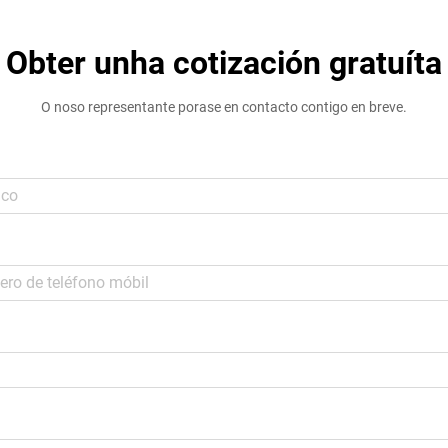
Obter unha cotización gratuíta
O noso representante porase en contacto contigo en breve.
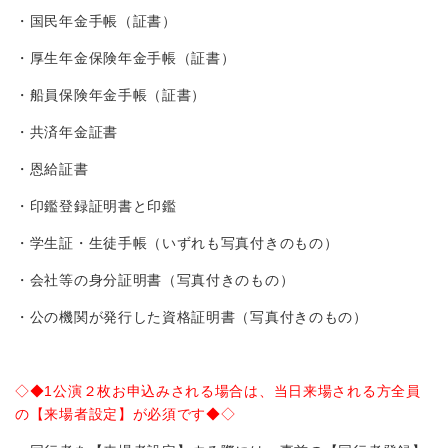
・国民年金手帳（証書）
・厚生年金保険年金手帳（証書）
・船員保険年金手帳（証書）
・共済年金証書
・恩給証書
・印鑑登録証明書と印鑑
・学生証・生徒手帳（いずれも写真付きのもの）
・会社等の身分証明書（写真付きのもの）
・公の機関が発行した資格証明書（写真付きのもの）
◇◆1公演２枚お申込みされる場合は、当日来場される方全員
の【来場者設定】が必須です◆◇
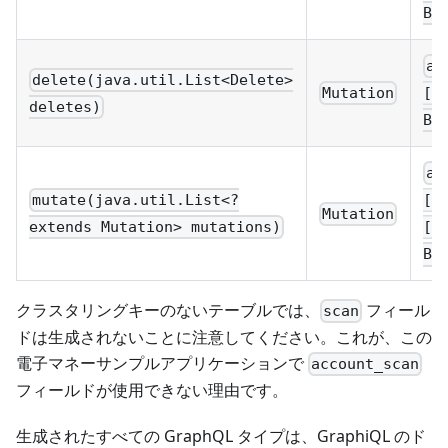
Bo
ac
delete(java.util.List<Delete>
Mutation
[a
deletes)
Bo
ac
mutate(java.util.List<?
[a
Mutation
extends Mutation> mutations)
[a
Bo
クラスタリングキーのないテーブルでは、
フィール
scan
ドは生成されないことに注意してください。これが、この
電子マネーサンプルアプリケーションで
account_scan
フィールドが使用できない理由です。
生成されたすべての GraphQL タイプは、GraphiQL のド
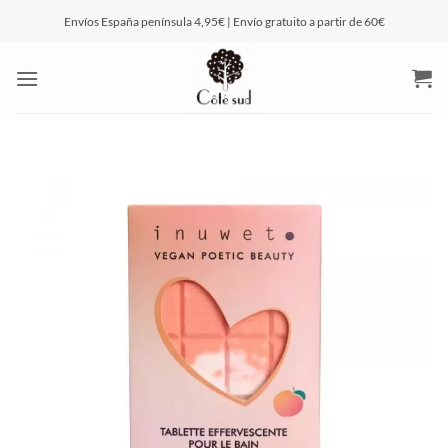
Saltar
Envíos España península 4,95€ | Envío gratuito a partir de 60€
al
contenido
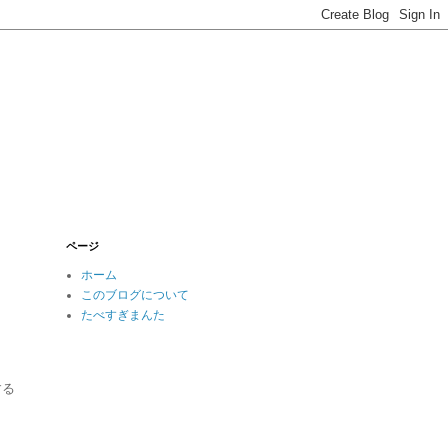
ページ
ホーム
このブログについて
たべすぎまんた
する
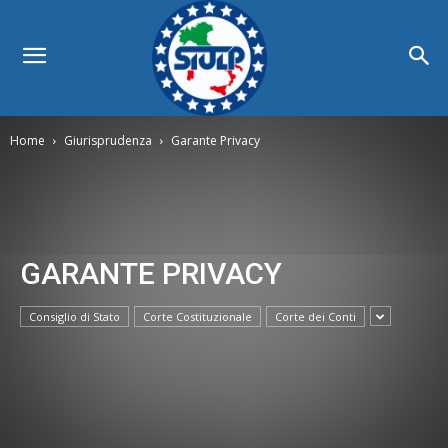
Home
Giurisprudenza
Garante Privacy
GARANTE PRIVACY
Consiglio di Stato
Corte Costituzionale
Corte dei Conti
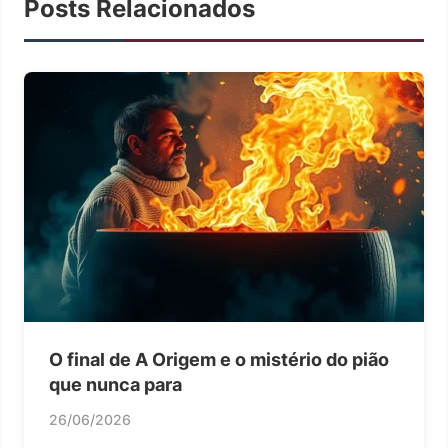
Posts Relacionados
O final de A Origem e o mistério do pião
que nunca para
26/06/2026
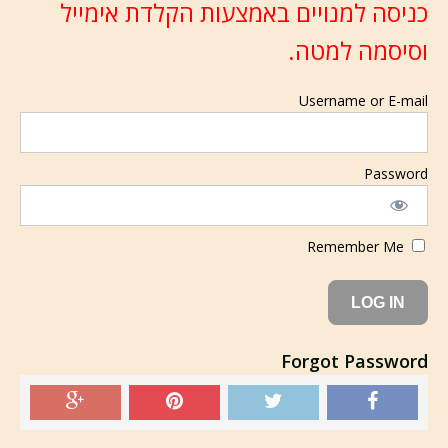
כניסה למנויים באמצעות הקלדת אימייל
וסיסמה למטה.
Username or E-mail
Password
Remember Me
Forgot Password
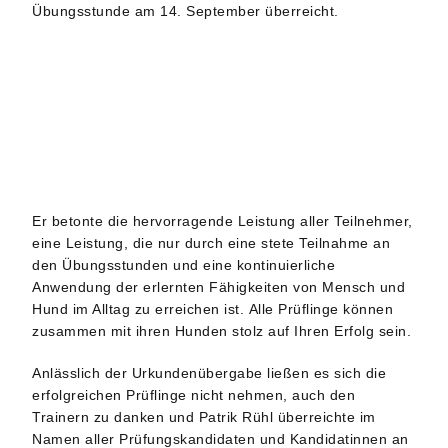
Übungsstunde am 14. September überreicht.
Er betonte die hervorragende Leistung aller Teilnehmer,
eine Leistung, die nur durch eine stete Teilnahme an
den Übungsstunden und eine kontinuierliche
Anwendung der erlernten Fähigkeiten von Mensch und
Hund im Alltag zu erreichen ist. Alle Prüflinge können
zusammen mit ihren Hunden stolz auf Ihren Erfolg sein.
Anlässlich der Urkundenübergabe ließen es sich die
erfolgreichen Prüflinge nicht nehmen, auch den
Trainern zu danken und Patrik Rühl überreichte im
Namen aller Prüfungskandidaten und Kandidatinnen an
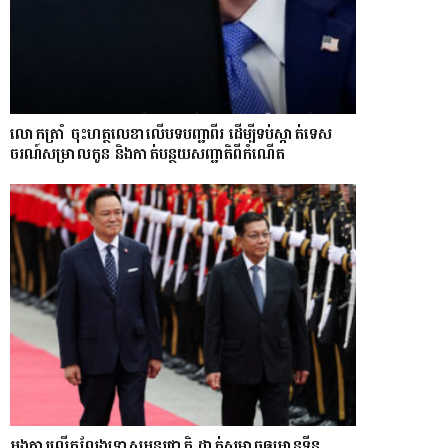
លោក​ត្រាំ ចុះហត្ថលេខាលើបទបញ្ជាពីរ ដើម្បីទប់ស្កាត់ទេស​
ចរណ៍សម្រាលកូន និងកាត់បន្ថយសញ្ជាតិពីកំណើត
អង្គការលើកលែងទោសអន្តរជាតិ ដាក់សម្ពាធឲ្យអានុទីន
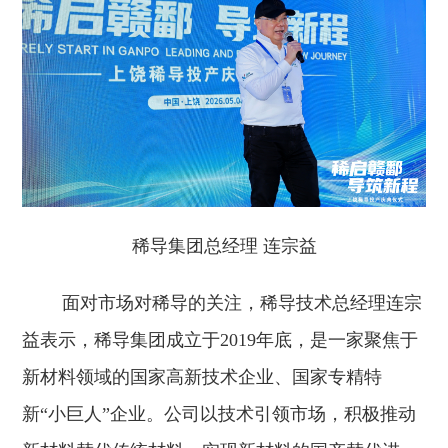
稀导集团总经理 连宗益
面对市场对稀导的关注，稀导技术总经理连宗
益表示，稀导集团成立于2019年底，是一家聚焦于
新材料领域的国家高新技术企业、国家专精特
新“小巨人”企业。公司以技术引领市场，积极推动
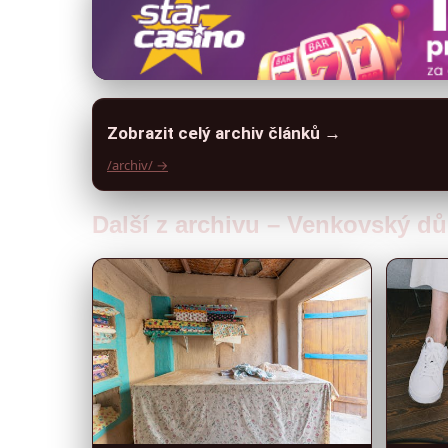
Zobrazit celý archiv článků →
/archiv/ →
Další z archivu – Venkovský dů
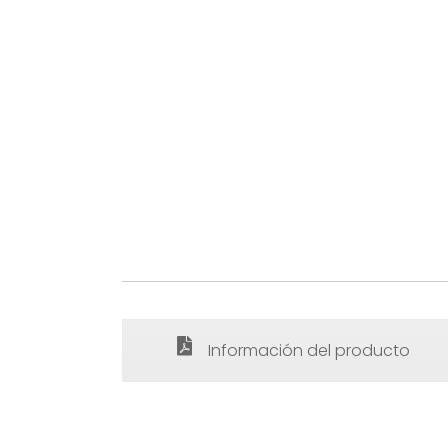
Información del producto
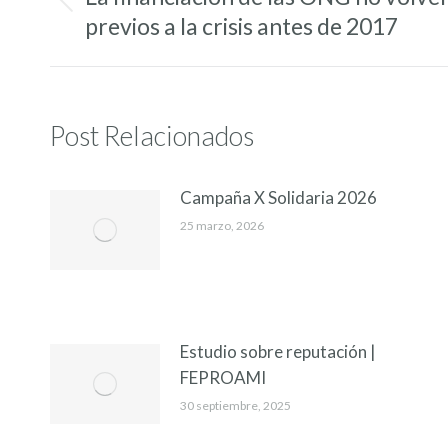
Entrada
entradas
previos a la crisis antes de 2017
anterior:
Post Relacionados
Campaña X Solidaria 2026
25 marzo, 2026
Estudio sobre reputación |
FEPROAMI
30 septiembre, 2025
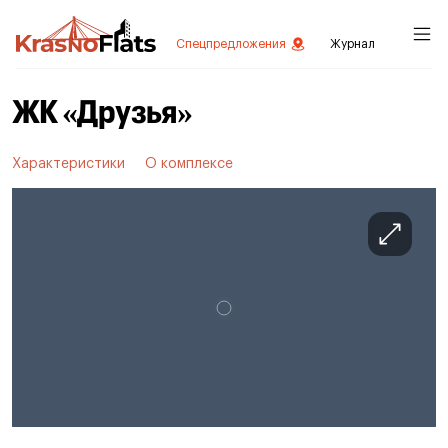
Спецпредложения
Журнал
ЖК «Друзья»
Характеристики
О комплексе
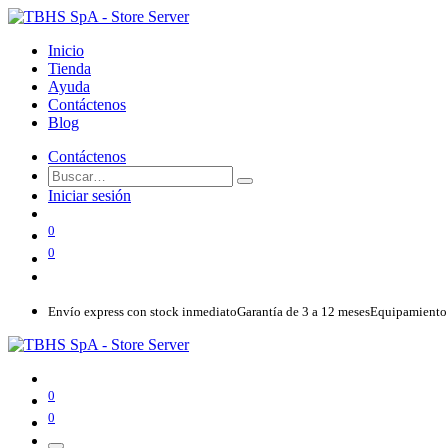
Inicio
Tienda
Ayuda
Contáctenos
Blog
Contáctenos
Iniciar sesión
0
0
Envío express con stock inmediato
Garantía de 3 a 12 meses
Equipamiento 
0
0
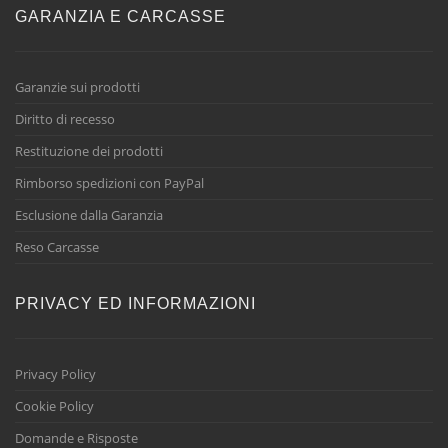
GARANZIA E CARCASSE
Garanzie sui prodotti
Diritto di recesso
Restituzione dei prodotti
Rimborso spedizioni con PayPal
Esclusione dalla Garanzia
Reso Carcasse
PRIVACY ED INFORMAZIONI
Privacy Policy
Cookie Policy
Domande e Risposte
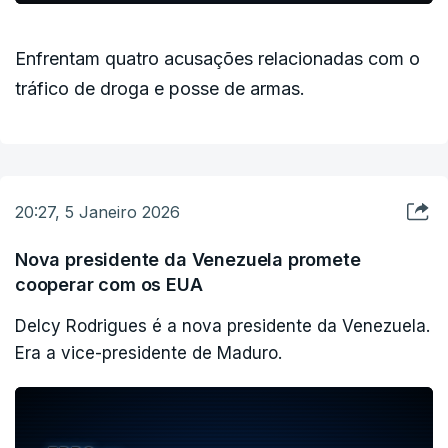
Enfrentam quatro acusações relacionadas com o
tráfico de droga e posse de armas.
20:27, 5 Janeiro 2026
Nova presidente da Venezuela promete
cooperar com os EUA
Delcy Rodrigues é a nova presidente da Venezuela.
Era a vice-presidente de Maduro.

• • •

Work to be completed
Please write out all the data again word for word, but not the pictures.

Output of the exercise
Obter unha cotización gratuíta
O noso representante porase en contacto contigo en breve.
・国民年金手帳（証書）
・厚生年金保険年金手帳（証書）
・船員保険年金手帳（証書）
・共済年金証書
・恩給証書
・印鑑登録証明書と印鑑
・学生証・生徒手帳（いずれも写真付きのもの）
・会社等の身分証明書（写真付きのもの）
・公の機関が発行した資格証明書（写真付きのもの）
◇◆1公演２枚お申込みされる場合は、当日来場される方全員
の【来場者設定】が必須です◆◇
Bo
ac
delete(java.util.List<Delete>
Mutation
[a
deletes)
Bo
ac
mutate(java.util.List<?
[a
Mutation
extends Mutation> mutations)
[a
Bo
クラスタリングキーのないテーブルでは、
フィール
scan
ドは生成されないことに注意してください。これが、この
電子マネーサンプルアプリケーションで
account_scan
フィールドが使用できない理由です。
生成されたすべての GraphQL タイプは、GraphiQL のド
Saltar
Envíos España península 4,95€ | Envío gratuito a partir de 60€
al
contenido
ページ
ホーム
このブログについて
たべすぎまんた
する
Home
Giurisprudenza
Garante Privacy
GARANTE PRIVACY
Consiglio di Stato
Corte Costituzionale
Corte dei Conti
Posts Relacionados
O final de A Origem e o mistério do pião
que nunca para
26/06/2026
כניסה למנויים באמצעות הקלדת אימייל
וסיסמה למטה.
Username or E-mail
Password
Remember Me
Forgot Password
Übungsstunde am 14. September überreicht.
Er betonte die hervorragende Leistung aller Teilnehmer,
eine Leistung, die nur durch eine stete Teilnahme an
den Übungsstunden und eine kontinuierliche
Anwendung der erlernten Fähigkeiten von Mensch und
Hund im Alltag zu erreichen ist. Alle Prüflinge können
zusammen mit ihren Hunden stolz auf Ihren Erfolg sein.
Anlässlich der Urkundenübergabe ließen es sich die
erfolgreichen Prüflinge nicht nehmen, auch den
Trainern zu danken und Patrik Rühl überreichte im
Namen aller Prüfungskandidaten und Kandidatinnen an
លោក​ត្រាំ ចុះហត្ថលេខាលើបទបញ្ជាពីរ ដើម្បីទប់ស្កាត់ទេស​
ចរណ៍សម្រាលកូន និងកាត់បន្ថយសញ្ជាតិពីកំណើត
អង្គការលើកលែងទោសអន្តរជាតិ ដាក់សម្ពាធឲ្យអានុទីន
稀导集团总经理 连宗益
面对市场对稀导的关注，稀导技术总经理连宗
益表示，稀导集团成立于2019年底，是一家聚焦于
新材料领域的国家高新技术企业、国家专精特
新“小巨人”企业。公司以技术引领市场，积极推动
Zobrazit celý archiv článků →
/archiv/ →
Další z archivu – Venkovský dů
Información del producto
Entrada
entradas
previos a la crisis antes de 2017
anterior:
Post Relacionados
Campaña X Solidaria 2026
25 marzo, 2026
Estudio sobre reputación |
FEPROAMI
30 septiembre, 2025
Спецпредложения
Журнал
ЖК «Друзья»
Характеристики
О комплексе
Inicio
Tienda
Ayuda
Contáctenos
Blog
Contáctenos
Iniciar sesión
0
0
Envío express con stock inmediato
Garantía de 3 a 12 meses
Equipamiento 
0
0
GARANZIA E CARCASSE
Garanzie sui prodotti
Diritto di recesso
Restituzione dei prodotti
Rimborso spedizioni con PayPal
Esclusione dalla Garanzia
Reso Carcasse
PRIVACY ED INFORMAZIONI
Privacy Policy
Cookie Policy
Domande e Risposte
Enfrentam quatro acusações relacionadas com o
tráfico de droga e posse de armas.
20:27, 5 Janeiro 2026
Nova presidente da Venezuela promete
cooperar com os EUA
Delcy Rodrigues é a nova presidente da Venezuela.
Era a vice-presidente de Maduro.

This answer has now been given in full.